Turkey jails beachcomber’s father

A German man has spent the past two weeks in a Turkish jail on suspicion of smuggling antiques after authorities found a splinter of an antique stone in his son’s bag as they were leaving the country.

Turkey is home to a plethora of sites dating back through antiquity

Stefan Gottker, aged 34, says he was not even aware that his nine-year-old son had picked up the stone on a beach in the Mediterranean city of Antalya.

He was stopped by police at a security check at the local airport on 14 September, his lawyer Bilal Kalayci told AFP.

“We do not believe that the stone has any value as an antiquity,” Kalayci said, but added that an expert report by the local museum stated the opposite. 

The stone
  
A picture of the stone, published in the local press, showed it could have been part of an ancient cornice.

Gottker will appear in court on 14 October, when he is expected to be bailed and go home, the lawyer said.

Trafficking in antiquities is frequent in Turkey, which was home to an array of ancient civilisations.

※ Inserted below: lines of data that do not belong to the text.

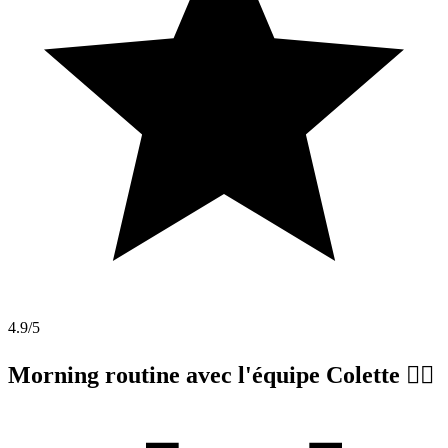
4.9
/5
Morning routine avec l'équipe Colette 🏋️‍♂️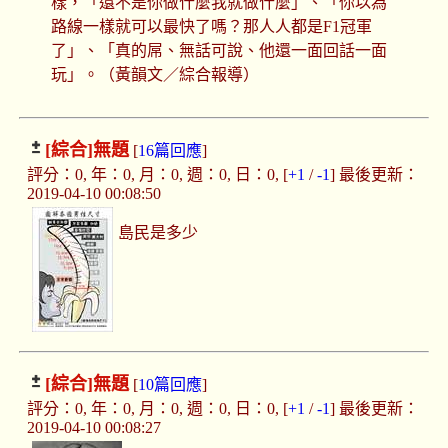
樣，「還不是你做什麼我就做什麼」、「你以為
路線一樣就可以最快了嗎？那人人都是F1冠軍
了」、「真的屌、無話可說、他還一面回話一面
玩」。（黃韻文／綜合報導）
[綜合]
無題
[
16篇回應
]
評分：0, 年：0, 月：0, 週：0, 日：0, [
+1
/
-1
] 最後更新：
2019-04-10 00:08:50
島民是多少
[綜合]
無題
[
10篇回應
]
評分：0, 年：0, 月：0, 週：0, 日：0, [
+1
/
-1
] 最後更新：
2019-04-10 00:08:27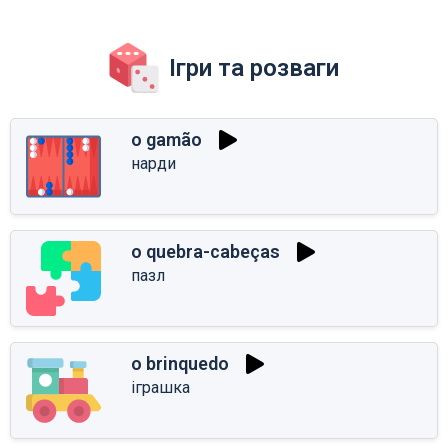
Ігри та розваги
o gamão
нарди
o quebra-cabeças
пазл
o brinquedo
іграшка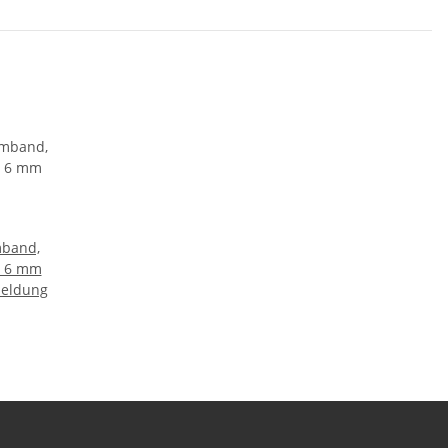
mband,
d 6 mm
meldung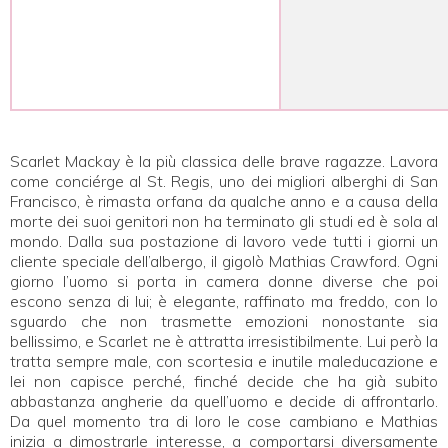
Scarlet Mackay è la più classica delle brave ragazze. Lavora
come conciérge al St. Regis, uno dei migliori alberghi di San
Francisco, è rimasta orfana da qualche anno e a causa della
morte dei suoi genitori non ha terminato gli studi ed è sola al
mondo. Dalla sua postazione di lavoro vede tutti i giorni un
cliente speciale dell’albergo, il gigolò Mathias Crawford. Ogni
giorno l’uomo si porta in camera donne diverse che poi
escono senza di lui; è elegante, raffinato ma freddo, con lo
sguardo che non trasmette emozioni nonostante sia
bellissimo, e Scarlet ne è attratta irresistibilmente. Lui però la
tratta sempre male, con scortesia e inutile maleducazione e
lei non capisce perché, finché decide che ha già subito
abbastanza angherie da quell’uomo e decide di affrontarlo.
Da quel momento tra di loro le cose cambiano e Mathias
inizia a dimostrarle interesse, a comportarsi diversamente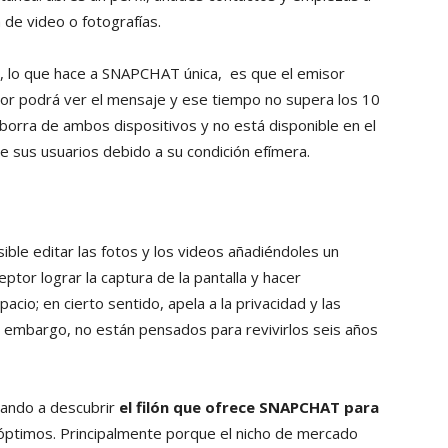
de video o fotografías.
o, lo que hace a SNAPCHAT única, es que el emisor
ptor podrá ver el mensaje y ese tiempo no supera los 10
borra de ambos dispositivos y no está disponible en el
 sus usuarios debido a su condición efímera.
sible editar las fotos y los videos añadiéndoles un
ceptor lograr la captura de la pantalla y hacer
acio; en cierto sentido, apela a la privacidad y las
 embargo, no están pensados para revivirlos seis años
zando a descubrir
el filón que ofrece SNAPCHAT para
óptimos. Principalmente porque el nicho de mercado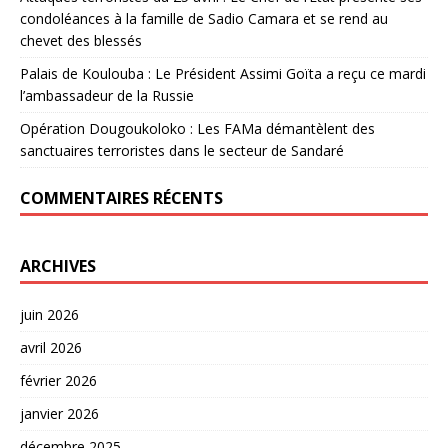
condoléances à la famille de Sadio Camara et se rend au
chevet des blessés
Palais de Koulouba : Le Président Assimi Goïta a reçu ce mardi
l’ambassadeur de la Russie
Opération Dougoukoloko : Les FAMa démantèlent des
sanctuaires terroristes dans le secteur de Sandaré
COMMENTAIRES RÉCENTS
ARCHIVES
juin 2026
avril 2026
février 2026
janvier 2026
décembre 2025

“We do not believe that the stone has any value as an antiquity”

Lawyer Bilal Kalayci

Turkey’s heritage is under threat, just as it is in Greece, Iraq, Syria, Iran, India, Cambodia and China.

Greek ruins

There are more ancient Greek cities in Turkey than in Greece, and more Roman ones than in Rome.

The country has 50,000 villages, but 70,000 pre-Islamic sites.

A major cultural foundation in New York calculated that in 1989, Americans spent approximately $5 billion on works of art. Two billion dollars of this was spent on smuggled, stolen or fake works of art.

The total value of artefacts smuggled from Turkey was estimated to be between $300 million and $400 million. Only $2 million to $3 million, not even 1%, went to the Turkish looters.